Which Androgen for the Andropause—DHT or Testosterone?

Abstracts & Commentary

Synopsis: Transdermal DHT improves sexual function and may be a useful alternative for androgen replacement.

Sources: Kunelius P, et al. J Clin Endocrinol Metab. 2002; 87:1467-1472; Wang C, Swerdloff R. J Clin Endocrinol Metab. 2002;87:1462-1466.

Bioavailable testosterone (T) declines approximately 1% per year in men between 40 and 70 years of age. Kunelius and colleagues note that "in contrast to menopausal symptoms in women the age-related changes in testicular function in men are gradual and may be difficult to recognize. However, a number of changes typically experienced by ageing males have been attributed to a decline in circulating T levels." Diminished virility, fertility, energy, and depression as well as a decrease in bone and muscle mass and an increase in adiposity have been attributed to the decrease in T.

The objective of the study was to investigate the effects of DHT gel on general well-being, sexual function, and the prostate in aging men. A total of 120 men participated in a randomized, placebo-controlled study (60 DHT and 60 placebo). All subjects had serum T levels of 15 nmol/L or less (normal range, 10-35 nmol/L), and/or sex hormone binding globulin (SHBG) greater than 30 nmol/L. The mean age was 58 years (range, 58-70). A total of 114 men completed the study. DHT was administered transdermally for 6 months, and the doses varied between 125-250 mg/d.

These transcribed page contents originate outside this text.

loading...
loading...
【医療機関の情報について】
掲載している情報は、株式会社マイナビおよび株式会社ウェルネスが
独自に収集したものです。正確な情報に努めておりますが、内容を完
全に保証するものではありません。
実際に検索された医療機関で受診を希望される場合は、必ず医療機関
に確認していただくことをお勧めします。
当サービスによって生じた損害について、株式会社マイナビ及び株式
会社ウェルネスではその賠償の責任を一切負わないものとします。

Early morning erections improved in the DHT group at 3 months (P = 0.003) and the ability to maintain erections improved in the DHT group compared with the placebo group (P = 0.04). No significant changes were observed in well-being between the DHT and the placebo group (significant placebo effects were noted in the area of well-being). Serum concentrations of LH, FSH, estrogen (E2), T, and SHBG decreased significantly during the DHT treatment. Treatment with DHT did not effect liver function or the lipid profile. The hemoglobin and hematocrit both increased significantly. Prostate weight and prostate specific antigen did not change during treatment.

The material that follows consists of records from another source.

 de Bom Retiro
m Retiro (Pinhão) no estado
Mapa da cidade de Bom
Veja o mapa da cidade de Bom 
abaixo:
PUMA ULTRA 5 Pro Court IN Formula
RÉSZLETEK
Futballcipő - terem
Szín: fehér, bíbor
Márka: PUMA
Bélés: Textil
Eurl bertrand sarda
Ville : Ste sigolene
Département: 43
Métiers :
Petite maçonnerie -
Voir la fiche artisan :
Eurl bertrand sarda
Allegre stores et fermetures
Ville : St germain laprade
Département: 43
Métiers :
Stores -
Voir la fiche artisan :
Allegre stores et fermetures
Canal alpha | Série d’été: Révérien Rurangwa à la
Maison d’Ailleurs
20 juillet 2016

Kunelius et al concluded that transdermal administration of DHT improves sexual function and may be a useful alternative for androgen replacement. As estrogens are thought to play a role in the pathogenesis of prostate hyperplasia, DHT may be beneficial, compared with aromatizing androgens in the treatment of aging men.

Comment by Ralph R. Hall, MD, FACP

This interesting study is complicated by several factors. First, this is a small number of patients treated for a short period of time. Second, the level of T in this group was relatively high. The normal range of T in men is 10-35 nmol/L. Using the range of up to 15 nmol/L, this study may have decreased the apparent effectiveness of the DHT treatment.

In the accompanying editorial, Wang and Swerdloff note that the decrease in E2 that occurs in nonaromatizing androgens may have several potentially negative effects. Estrogens are thought to have beneficial effects on bone mineral density, dementia, and possibly cardiovascular disease. Studies documenting bone mineral markers during DHT treatment have not been done. The lack of adverse effects of DHT in this study is encouraging but better outcome measures are needed.

There were no changes in prostate size or increases in PSA determinations to indicate unfavorable effects on the prostate. Again, E2 is thought to contribute to increases in prostate hyperplasia and at least one study has reported decreases in prostate size during treatment with DHA.1

Studies are needed that compare T with DHT and placebo. In order to measure the effects of T and DHT on muscle strength, groups who are sedentary need to be compared with those in a structured exercise program. These early reports on both T and DHT certainly justify longer and more comprehensive trials of both T and DHT.

There are now extensive data supporting the safety of transdermal T in men with andropause and other forms of hypogonadism. There is not enough evidence supporting the safety of long-term DHT treatment to justify its use. Before starting T, however, rectal prostate examination should be carried out and if nodules are found, prostatic biopsy carried out.

The 4-page editorial by Wang and Swerdloff, (they have vast clinical and investigative experience in this area), is a brief, up-to-date, but comprehensive review of the present status of androgen replacement in older men. 

Dr. Hall, Emeritus Professor of Medicine, University of Missouri-Kansas City School of Medicine, is Associate Editor of Internal Medicine Alert.

Reference

1. de Lignieres B. Ann Med. 1993;25:235-241.